* _What you have to do_: Convert each line of the source text in the following material into a JSON list of strings, one string per line and with blank lines omitted. Leave the pictures out of the answer.

--- Information shown Enclosed Below ---

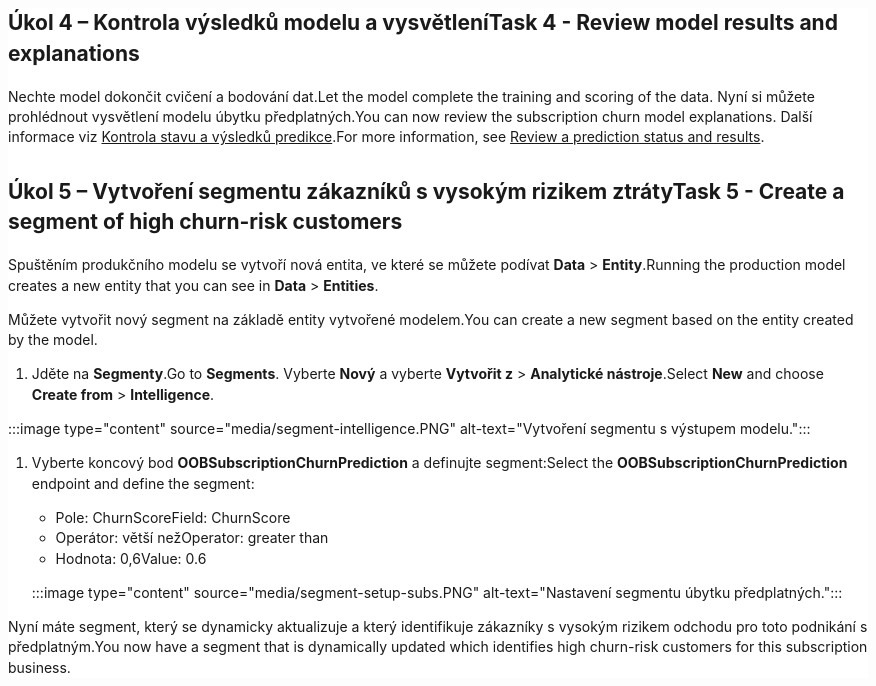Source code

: ## <a name="task-4---review-model-results-and-explanations"></a><span data-ttu-id="a5645-200">Úkol 4 – Kontrola výsledků modelu a vysvětlení</span><span class="sxs-lookup"><span data-stu-id="a5645-200">Task 4 - Review model results and explanations</span></span>

<span data-ttu-id="a5645-201">Nechte model dokončit cvičení a bodování dat.</span><span class="sxs-lookup"><span data-stu-id="a5645-201">Let the model complete the training and scoring of the data.</span></span> <span data-ttu-id="a5645-202">Nyní si můžete prohlédnout vysvětlení modelu úbytku předplatných.</span><span class="sxs-lookup"><span data-stu-id="a5645-202">You can now review the subscription churn model explanations.</span></span> <span data-ttu-id="a5645-203">Další informace viz [Kontrola stavu a výsledků predikce](predict-subscription-churn.md#review-a-prediction-status-and-results).</span><span class="sxs-lookup"><span data-stu-id="a5645-203">For more information, see [Review a prediction status and results](predict-subscription-churn.md#review-a-prediction-status-and-results).</span></span>

## <a name="task-5---create-a-segment-of-high-churn-risk-customers"></a><span data-ttu-id="a5645-204">Úkol 5 – Vytvoření segmentu zákazníků s vysokým rizikem ztráty</span><span class="sxs-lookup"><span data-stu-id="a5645-204">Task 5 - Create a segment of high churn-risk customers</span></span>

<span data-ttu-id="a5645-205">Spuštěním produkčního modelu se vytvoří nová entita, ve které se můžete podívat **Data** > **Entity**.</span><span class="sxs-lookup"><span data-stu-id="a5645-205">Running the production model creates a new entity that you can see in **Data** > **Entities**.</span></span>   

<span data-ttu-id="a5645-206">Můžete vytvořit nový segment na základě entity vytvořené modelem.</span><span class="sxs-lookup"><span data-stu-id="a5645-206">You can create a new segment based on the entity created by the model.</span></span>

1.  <span data-ttu-id="a5645-207">Jděte na **Segmenty**.</span><span class="sxs-lookup"><span data-stu-id="a5645-207">Go to **Segments**.</span></span> <span data-ttu-id="a5645-208">Vyberte **Nový** a vyberte **Vytvořit z** > **Analytické nástroje**.</span><span class="sxs-lookup"><span data-stu-id="a5645-208">Select **New** and choose **Create from** > **Intelligence**.</span></span> 

   :::image type="content" source="media/segment-intelligence.PNG" alt-text="Vytvoření segmentu s výstupem modelu.":::

1. <span data-ttu-id="a5645-210">Vyberte koncový bod **OOBSubscriptionChurnPrediction** a definujte segment:</span><span class="sxs-lookup"><span data-stu-id="a5645-210">Select the **OOBSubscriptionChurnPrediction** endpoint and define the segment:</span></span> 
   - <span data-ttu-id="a5645-211">Pole: ChurnScore</span><span class="sxs-lookup"><span data-stu-id="a5645-211">Field: ChurnScore</span></span>
   - <span data-ttu-id="a5645-212">Operátor: větší než</span><span class="sxs-lookup"><span data-stu-id="a5645-212">Operator: greater than</span></span>
   - <span data-ttu-id="a5645-213">Hodnota: 0,6</span><span class="sxs-lookup"><span data-stu-id="a5645-213">Value: 0.6</span></span>
   
   :::image type="content" source="media/segment-setup-subs.PNG" alt-text="Nastavení segmentu úbytku předplatných.":::

<span data-ttu-id="a5645-215">Nyní máte segment, který se dynamicky aktualizuje a který identifikuje zákazníky s vysokým rizikem odchodu pro toto podnikání s předplatným.</span><span class="sxs-lookup"><span data-stu-id="a5645-215">You now have a segment that is dynamically updated which identifies high churn-risk customers for this subscription business.</span></span>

--- End of Enclosed Information shown ---

* _Exercise solution_:
[
  "Source code",
  ": ## <a name=\"task-4---review-model-results-and-explanations\"></a><span data-ttu-id=\"a5645-200\">Úkol 4 – Kontrola výsledků modelu a vysvětlení</span><span class=\"sxs-lookup\"><span data-stu-id=\"a5645-200\">Task 4 - Review model results and explanations</span></span>",
  "<span data-ttu-id=\"a5645-201\">Nechte model dokončit cvičení a bodování dat.</span><span class=\"sxs-lookup\"><span data-stu-id=\"a5645-201\">Let the model complete the training and scoring of the data.</span></span> <span data-ttu-id=\"a5645-202\">Nyní si můžete prohlédnout vysvětlení modelu úbytku předplatných.</span><span class=\"sxs-lookup\"><span data-stu-id=\"a5645-202\">You can now review the subscription churn model explanations.</span></span> <span data-ttu-id=\"a5645-203\">Další informace viz [Kontrola stavu a výsledků predikce](predict-subscription-churn.md#review-a-prediction-status-and-results).</span><span class=\"sxs-lookup\"><span data-stu-id=\"a5645-203\">For more information, see [Review a prediction status and results](predict-subscription-churn.md#review-a-prediction-status-and-results).</span></span>",
  "## <a name=\"task-5---create-a-segment-of-high-churn-risk-customers\"></a><span data-ttu-id=\"a5645-204\">Úkol 5 – Vytvoření segmentu zákazníků s vysokým rizikem ztráty</span><span class=\"sxs-lookup\"><span data-stu-id=\"a5645-204\">Task 5 - Create a segment of high churn-risk customers</span></span>",
  "<span data-ttu-id=\"a5645-205\">Spuštěním produkčního modelu se vytvoří nová entita, ve které se můžete podívat **Data** > **Entity**.</span><span class=\"sxs-lookup\"><span data-stu-id=\"a5645-205\">Running the production model creates a new entity that you can see in **Data** > **Entities**.</span></span>   ",
  "<span data-ttu-id=\"a5645-206\">Můžete vytvořit nový segment na základě entity vytvořené modelem.</span><span class=\"sxs-lookup\"><span data-stu-id=\"a5645-206\">You can create a new segment based on the entity created by the model.</span></span>",
  "1.  <span data-ttu-id=\"a5645-207\">Jděte na **Segmenty**.</span><span class=\"sxs-lookup\"><span data-stu-id=\"a5645-207\">Go to **Segments**.</span></span> <span data-ttu-id=\"a5645-208\">Vyberte **Nový** a vyberte **Vytvořit z** > **Analytické nástroje**.</span><span class=\"sxs-lookup\"><span data-stu-id=\"a5645-208\">Select **New** and choose **Create from** > **Intelligence**.</span></span> ",
  "   :::image type=\"content\" source=\"media/segment-intelligence.PNG\" alt-text=\"Vytvoření segmentu s výstupem modelu.\":::",
  "1. <span data-ttu-id=\"a5645-210\">Vyberte koncový bod **OOBSubscriptionChurnPrediction** a definujte segment:</span><span class=\"sxs-lookup\"><span data-stu-id=\"a5645-210\">Select the **OOBSubscriptionChurnPrediction** endpoint and define the segment:</span></span> ",
  "   - <span data-ttu-id=\"a5645-211\">Pole: ChurnScore</span><span class=\"sxs-lookup\"><span data-stu-id=\"a5645-211\">Field: ChurnScore</span></span>",
  "   - <span data-ttu-id=\"a5645-212\">Operátor: větší než</span><span class=\"sxs-lookup\"><span data-stu-id=\"a5645-212\">Operator: greater than</span></span>",
  "   - <span data-ttu-id=\"a5645-213\">Hodnota: 0,6</span><span class=\"sxs-lookup\"><span data-stu-id=\"a5645-213\">Value: 0.6</span></span>",
  "   :::image type=\"content\" source=\"media/segment-setup-subs.PNG\" alt-text=\"Nastavení segmentu úbytku předplatných.\":::",
  "<span data-ttu-id=\"a5645-215\">Nyní máte segment, který se dynamicky aktualizuje a který identifikuje zákazníky s vysokým rizikem odchodu pro toto podnikání s předplatným.</span><span class=\"sxs-lookup\"><span data-stu-id=\"a5645-215\">You now have a segment that is dynamically updated which identifies high churn-risk customers for this subscription business.</span></span>"
]